What AI is genuinely good at here

  • Reading documents. Pulling fields and figures out of invoices, forms, contracts, and emails — including scans and photos.
  • Classifying and routing. Suggesting the right category or owner based on history, then learning from your corrections.
  • Drafting communication. First drafts of customer emails, summaries, and reminders.
  • Answering internal questions. “What’s our policy on X?” against your own documented procedures.

What to keep humans firmly on

  • Judgement calls — anything requiring interpretation or sign-off.
  • Final review — AI drafts, a human approves. Always.
  • Customer relationships — the reassurance and advice people pay for.

The pattern is assist, not replace: AI does the first 80%, your team does the last 20% that matters most.

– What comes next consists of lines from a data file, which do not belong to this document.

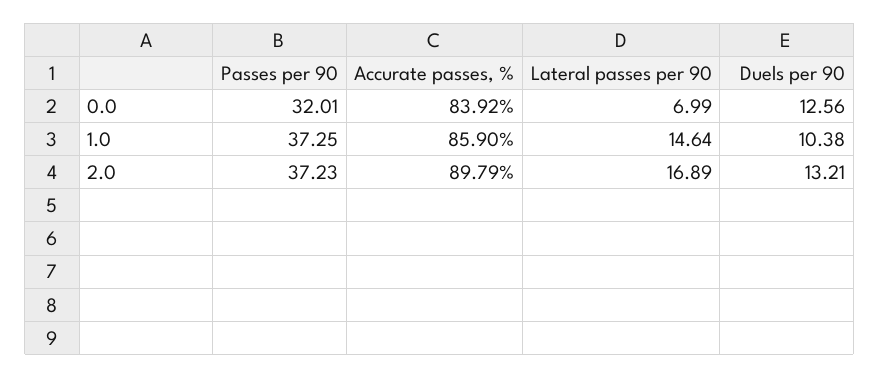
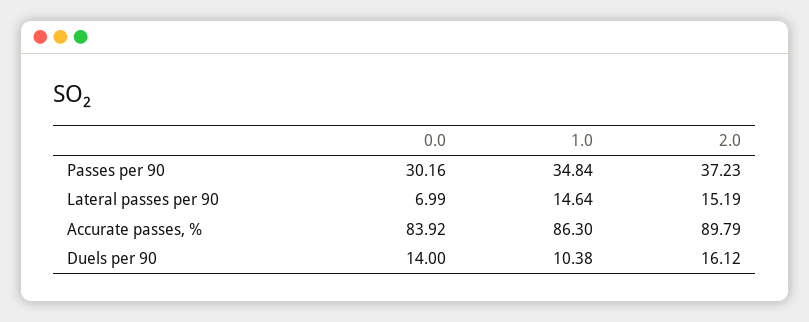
Passes per 90, 0.0: 32.01 -> 30.16
Duels per 90, 0.0: 12.56 -> 14
Passes per 90, 1.0: 37.25 -> 34.84
Accurate passes, %, 1.0: 85.9 -> 86.3
Lateral passes per 90, 2.0: 16.89 -> 15.19
Duels per 90, 2.0: 13.21 -> 16.12

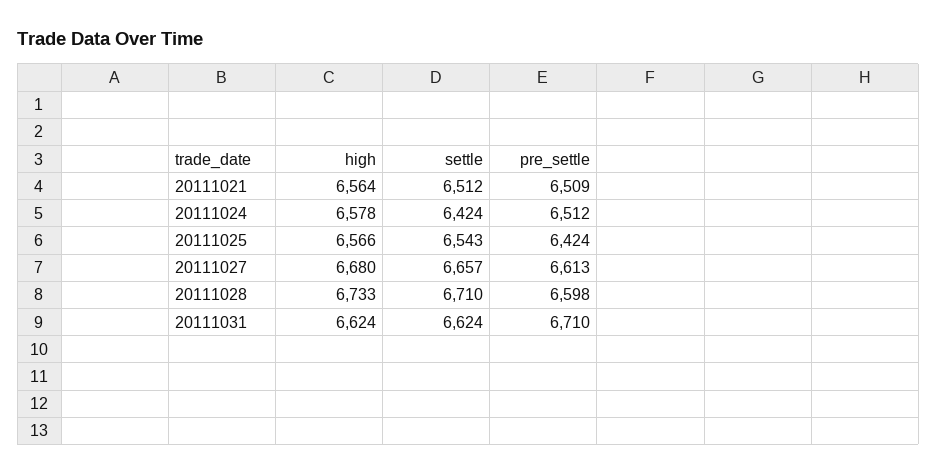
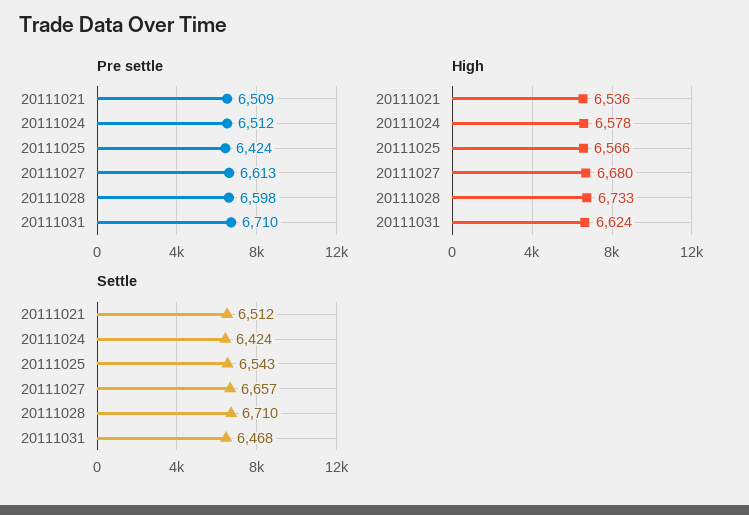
high, 20111021: 6564 -> 6536
settle, 20111031: 6624 -> 6468

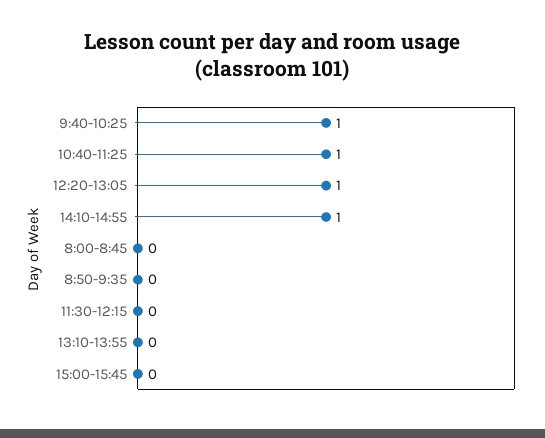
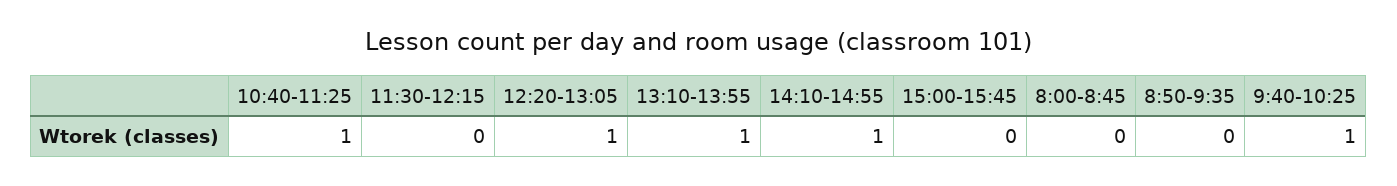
13:10-13:55: 0 -> 1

Staying safe with your data

This is non-negotiable. When we set up AI tools we insist on:

  1. Data residency and retention you control — know where data goes and how long it’s kept.
  2. No training on your data unless explicitly agreed.
  3. Access controls — the tool sees only what it needs to.
  4. An audit trail — who ran what, and when.

If a vendor can’t answer those four questions clearly, that’s your answer.

The honest summary

AI won’t run your business. Used well, it removes a layer of manual work and gives your people better first drafts to work from. That’s a smaller promise than the headlines — and a much more reliable one.